Le Bureau du Commerce organise une cession locale de l'exclusif auprès d'un négociant
appelé Vallat. Vallat, qui est déjà "interessé" à la manufacture de Mouy (bailleur de fonds) est
donc très proche du réseau des experts qui possède des informations sur l'invention depuis les
examens. De plus, l'entrepreneur de Mouy, Dubois, a acquis les droits de l'invention pour sa
fabrique (contre 2 000 livres). On conçoit que Vallat engage ainsi 16 000 livres dont il espère se
rembourser, avec profit, sur les redevances des tisserands.
Cependant, le gouvernement cherche moins le profit de Vallat que le meilleur moyen de
diffuser les navettes, d'où un remaniement : les tisserands ne paieront rien, ce sont les Etats de
Languedoc, administration provinciale pourvue d'une caisse spéciale, qui financeront le
négociant. Vallat reçoit aussi de l'argent pour avoir fait venir de Mouy deux tisserands pour
montrer le fonctionnement des métiers à navette en Languedoc.
La cession s'opère avec un financement mixte, le financement public étant censé aider
l'innovation dans une industrie dispersée. En plus des inspecteurs et des jurandes, un nouveau
réseau administratif est mobilisé, les Etats provinciaux, qui entrent en liaison directe avec la
manufacture de Mouy, entreprise relais à la croisée de réseaux d'information et de réseaux de
financement, privés et publics. Les effets de ce montage complexe semblent positifs l'intendant
du Languedoc assure que les gardes jurés de Carcassonne ont apprécié la navette et qu'elle est
très bien reçue par les ouvriers en Languedoc (1749).
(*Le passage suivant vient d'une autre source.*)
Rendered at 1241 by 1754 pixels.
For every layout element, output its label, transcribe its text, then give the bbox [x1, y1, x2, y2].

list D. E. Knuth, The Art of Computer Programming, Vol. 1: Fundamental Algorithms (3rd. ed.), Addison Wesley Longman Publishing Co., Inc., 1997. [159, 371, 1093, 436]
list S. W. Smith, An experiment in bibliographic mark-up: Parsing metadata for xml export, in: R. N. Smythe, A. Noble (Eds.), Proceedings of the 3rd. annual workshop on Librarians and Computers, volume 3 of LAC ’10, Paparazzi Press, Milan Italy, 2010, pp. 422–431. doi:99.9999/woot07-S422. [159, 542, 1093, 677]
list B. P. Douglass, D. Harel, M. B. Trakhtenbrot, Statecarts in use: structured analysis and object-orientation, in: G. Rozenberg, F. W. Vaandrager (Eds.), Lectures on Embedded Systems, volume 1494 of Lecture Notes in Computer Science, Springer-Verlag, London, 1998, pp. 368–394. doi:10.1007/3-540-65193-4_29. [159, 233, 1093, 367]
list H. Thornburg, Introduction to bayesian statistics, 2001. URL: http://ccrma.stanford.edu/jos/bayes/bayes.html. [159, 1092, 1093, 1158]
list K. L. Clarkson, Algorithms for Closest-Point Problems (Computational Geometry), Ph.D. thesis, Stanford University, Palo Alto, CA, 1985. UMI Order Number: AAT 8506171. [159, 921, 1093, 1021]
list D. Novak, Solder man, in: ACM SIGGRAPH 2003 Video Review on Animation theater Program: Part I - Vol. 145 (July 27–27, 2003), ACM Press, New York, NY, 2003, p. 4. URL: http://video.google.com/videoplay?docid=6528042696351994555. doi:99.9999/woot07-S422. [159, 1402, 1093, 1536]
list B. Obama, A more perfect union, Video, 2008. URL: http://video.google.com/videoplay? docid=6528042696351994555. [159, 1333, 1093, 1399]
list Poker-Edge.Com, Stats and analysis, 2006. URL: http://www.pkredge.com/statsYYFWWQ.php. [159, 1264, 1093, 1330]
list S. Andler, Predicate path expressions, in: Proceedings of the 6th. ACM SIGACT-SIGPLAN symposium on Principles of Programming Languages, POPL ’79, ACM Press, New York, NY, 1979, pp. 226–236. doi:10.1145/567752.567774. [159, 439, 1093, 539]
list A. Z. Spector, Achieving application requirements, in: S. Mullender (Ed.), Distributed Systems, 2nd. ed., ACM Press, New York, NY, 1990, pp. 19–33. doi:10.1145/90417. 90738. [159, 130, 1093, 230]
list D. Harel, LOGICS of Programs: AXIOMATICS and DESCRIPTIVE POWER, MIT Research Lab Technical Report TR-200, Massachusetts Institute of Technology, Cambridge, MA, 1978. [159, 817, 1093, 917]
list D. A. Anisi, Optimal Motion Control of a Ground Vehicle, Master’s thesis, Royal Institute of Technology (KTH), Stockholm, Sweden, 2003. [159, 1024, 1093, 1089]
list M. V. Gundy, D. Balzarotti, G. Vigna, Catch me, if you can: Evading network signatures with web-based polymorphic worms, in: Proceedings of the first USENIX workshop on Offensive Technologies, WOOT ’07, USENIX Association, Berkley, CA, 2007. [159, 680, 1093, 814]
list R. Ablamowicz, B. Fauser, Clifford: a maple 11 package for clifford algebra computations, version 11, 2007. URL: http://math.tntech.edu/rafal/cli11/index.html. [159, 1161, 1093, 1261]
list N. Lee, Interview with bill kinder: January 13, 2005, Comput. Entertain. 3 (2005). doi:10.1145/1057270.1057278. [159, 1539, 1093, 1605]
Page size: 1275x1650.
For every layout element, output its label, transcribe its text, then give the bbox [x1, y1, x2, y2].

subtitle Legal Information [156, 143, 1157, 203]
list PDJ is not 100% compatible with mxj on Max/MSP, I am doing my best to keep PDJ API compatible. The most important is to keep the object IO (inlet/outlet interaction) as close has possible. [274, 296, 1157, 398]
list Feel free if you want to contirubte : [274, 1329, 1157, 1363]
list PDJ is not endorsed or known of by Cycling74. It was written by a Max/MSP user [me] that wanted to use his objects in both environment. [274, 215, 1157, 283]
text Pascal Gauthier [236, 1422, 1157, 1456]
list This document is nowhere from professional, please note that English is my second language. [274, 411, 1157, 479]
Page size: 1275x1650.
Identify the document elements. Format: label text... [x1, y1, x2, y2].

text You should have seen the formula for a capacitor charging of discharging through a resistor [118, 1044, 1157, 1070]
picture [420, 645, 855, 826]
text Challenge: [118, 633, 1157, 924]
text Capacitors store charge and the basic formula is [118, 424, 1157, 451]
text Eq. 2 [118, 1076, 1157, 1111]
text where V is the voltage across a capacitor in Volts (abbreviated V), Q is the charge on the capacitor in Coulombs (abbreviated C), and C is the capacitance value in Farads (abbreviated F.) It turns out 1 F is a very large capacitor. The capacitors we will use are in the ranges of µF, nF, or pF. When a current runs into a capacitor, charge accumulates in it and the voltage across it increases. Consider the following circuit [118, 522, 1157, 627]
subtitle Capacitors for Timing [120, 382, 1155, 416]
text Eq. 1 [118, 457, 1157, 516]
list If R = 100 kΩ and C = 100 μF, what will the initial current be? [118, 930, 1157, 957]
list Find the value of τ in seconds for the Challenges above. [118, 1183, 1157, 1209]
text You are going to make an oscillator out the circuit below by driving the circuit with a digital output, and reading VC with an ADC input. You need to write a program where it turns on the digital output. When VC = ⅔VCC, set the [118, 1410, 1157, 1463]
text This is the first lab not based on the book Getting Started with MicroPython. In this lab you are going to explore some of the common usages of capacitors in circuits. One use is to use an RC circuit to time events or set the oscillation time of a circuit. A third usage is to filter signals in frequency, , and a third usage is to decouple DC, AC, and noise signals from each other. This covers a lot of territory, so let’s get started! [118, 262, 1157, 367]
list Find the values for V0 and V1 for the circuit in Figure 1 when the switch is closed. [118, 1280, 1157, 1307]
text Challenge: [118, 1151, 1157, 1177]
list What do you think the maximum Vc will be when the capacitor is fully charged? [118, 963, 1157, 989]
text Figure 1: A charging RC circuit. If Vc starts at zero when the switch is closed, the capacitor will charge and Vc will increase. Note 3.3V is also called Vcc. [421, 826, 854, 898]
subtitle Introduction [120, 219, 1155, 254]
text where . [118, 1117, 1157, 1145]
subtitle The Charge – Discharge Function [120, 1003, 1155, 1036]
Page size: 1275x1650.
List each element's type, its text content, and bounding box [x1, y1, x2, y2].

Mais John Kay se plaint de ne pas faire fortune. En 1749, a lieu nouvel ajustement qui
satisfait aussi le gvt. Le nouveau privilège prévoit, hors du Languedoc, une pension annuelle de
2 500# à la place des redevances. En échange, Kay s'engage à fournir les tisserands et à se
déplacer dans des centres drapiers, Louviers, Elbeuf, Les Andelys. Les ambitions de Kay
rencontrent la politique de l'Etat centrée sur les apprentissages et les mobilités. Cet arrêt est
l'œuvre de l'administration dirigée par Daniel-Charles Trudaine, qui vient de prendre place à la
tête de la direction du commerce en mai 1749. D'un côté, l’administration continue à faire
respecter le privilège exclusif de Kay grâce aux inspecteurs des manufactures. Chacun se
partage un territoire de diffusion des navettes et veille même au respect des redevances liées à
l'ancien privilège. L'inspecteur de Caen, Bocquet de Hautbosq, écrit en 1752 qu'il a informé, bien
qu'avec retard, les fabricants de Vire, de Caen et de Saint-Lô de l'existence de ce privilège ; il les
a enjoints de former un ouvrier et de réparer les torts faits à Kay pour avoir profité indûment de
son invention. D'un autre côté, l'exclusif de Kay se transforme, l'inventeur est intégré à la
politique de service public. "Sur mesure", malléable, il mélange la rémunération publique et le
système des cessions (déjà mixte). Mécanisme de privatisation des connaissances, l'exclusif est
converti en mécanisme d'ouverture par la mixité des rémunérations. Cette logique
d'investissement public se renforce pour l'exploitation des cardes (pour la laine et le coton) et
les machines servant à les fabriquer. Elle ouvre ainsi sur d'autres montages.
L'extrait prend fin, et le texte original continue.